Vale ressaltar que, os principais motivos para a evasão escolar são: escola distante de casa, gravidez, falta de transporte escolar, não ter adulto que leve até a escola, falta de interesse e ainda doenças/dificuldades dos alunos. Segundo Kant, a educação “constrói” o homem e, assim, o torna capaz de gozar sua liberdade.
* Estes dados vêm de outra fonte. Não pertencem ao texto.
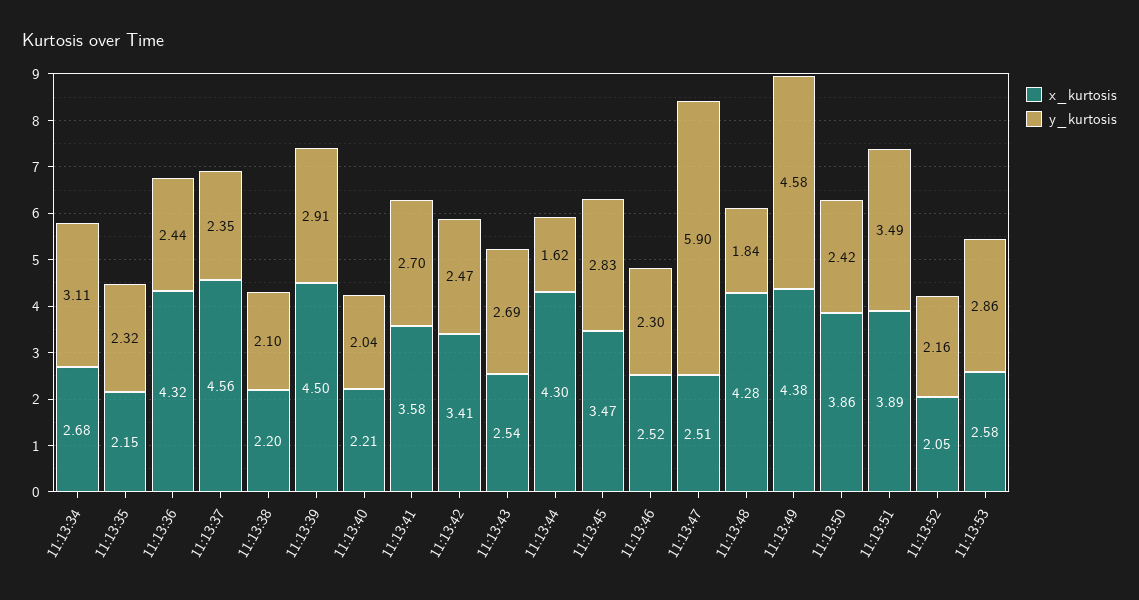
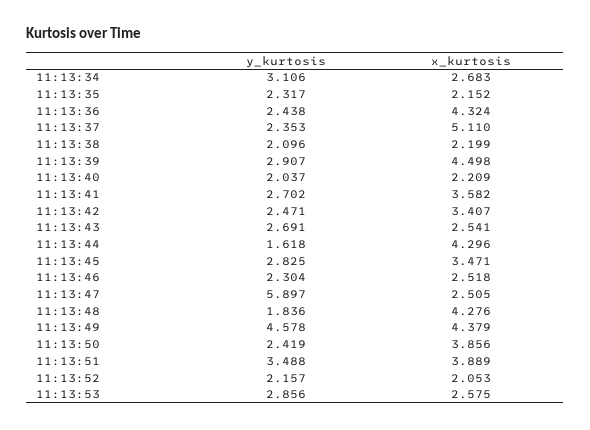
  {
    "x_kurtosis": {
      "11:13:34": 2.683,
      "11:13:35": 2.152,
      "11:13:36": 4.324,
-     "11:13:37": 4.56,
+     "11:13:37": 5.11,
      "11:13:38": 2.199,
      "11:13:39": 4.498,
      "11:13:40": 2.209,
      "11:13:41": 3.582,
      "11:13:42": 3.407,
      "11:13:43": 2.541,
      "11:13:44": 4.296,
      "11:13:45": 3.471,
      "11:13:46": 2.518,
      "11:13:47": 2.505,
      "11:13:48": 4.276,
      "11:13:49": 4.379,
      "11:13:50": 3.856,
      "11:13:51": 3.889,
      "11:13:52": 2.053,
      "11:13:53": 2.575
    },
    "y_kurtosis": {
      "11:13:34": 3.106,
      "11:13:35": 2.317,
      "11:13:36": 2.438,
      "11:13:37": 2.353,
      "11:13:38": 2.096,
      "11:13:39": 2.907,
      "11:13:40": 2.037,
      "11:13:41": 2.702,
      "11:13:42": 2.471,
      "11:13:43": 2.691,
      "11:13:44": 1.618,
      "11:13:45": 2.825,
      "11:13:46": 2.304,
      "11:13:47": 5.897,
      "11:13:48": 1.836,
      "11:13:49": 4.578,
      "11:13:50": 2.419,
      "11:13:51": 3.488,
      "11:13:52": 2.157,
      "11:13:53": 2.856
    }
  }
Portanto, a evasão escolar não só prejudica a formação do indivíduo como fere seu direito à liberdade já que o indivíduo torna-se incapaz de compreender diversas situações que ocorrem ao seu redor, como aconteceu na Revolta da Vacina, no Rio de Janeiro, ocorrida no século XX, em que os setores mais baixos da população, e com menos anos de estudo, se revoltaram contra a vacinação obrigatória por não entenderem que esta acontecia para sua proteção.
Ademais, há uma relação direta entre educação e salário. Segundo a FGV, Fundação Getúlio Vargas, há um aumento de 15% no salário para cada ano adicional de estudo. Logo, a evasão escolar, que, de acordo com o estudo Aprendizado em Foco, afeta em maior parte as famílias de baixa renda, tende a criar um ciclo vicioso: famílias de menor renda, em geral, têm um maior índice de evasão escolar e, como o número de anos de estudo, em média, nessas famílias é menor, o salário tende a ser mais baixo e o ciclo recomeça.
Infere-se, portanto, a evasão escolar é grave e merece medidas capazes de suavizarem seus efeitos. Para tal, o Ministério da Educação, que irá promover uma reforma no ensino médio, deve também realizar mudanças no ensino fundamental buscando um maior interesse do aluno e, em conjunto com o Ministério da Saúde, promover palestras em escolas buscando uma maior conscientização respeito da gravidez na adolescência, visto que estes são dois fatores ligados ao abandono da educação. Ademais, o Estado necessita, com a criação de novas escolas e melhorias nos transportes públicos, facilitar o acesso da criança à escola. Ainda, é importante a vinculação de programas sociais com a frequência escolar – apenas no programa Bolsa Família há esse vínculo – para garantir a presença das crianças na escola e diminuir o número de jovens que abandonam a educação para ingressar no mercado de trabalho.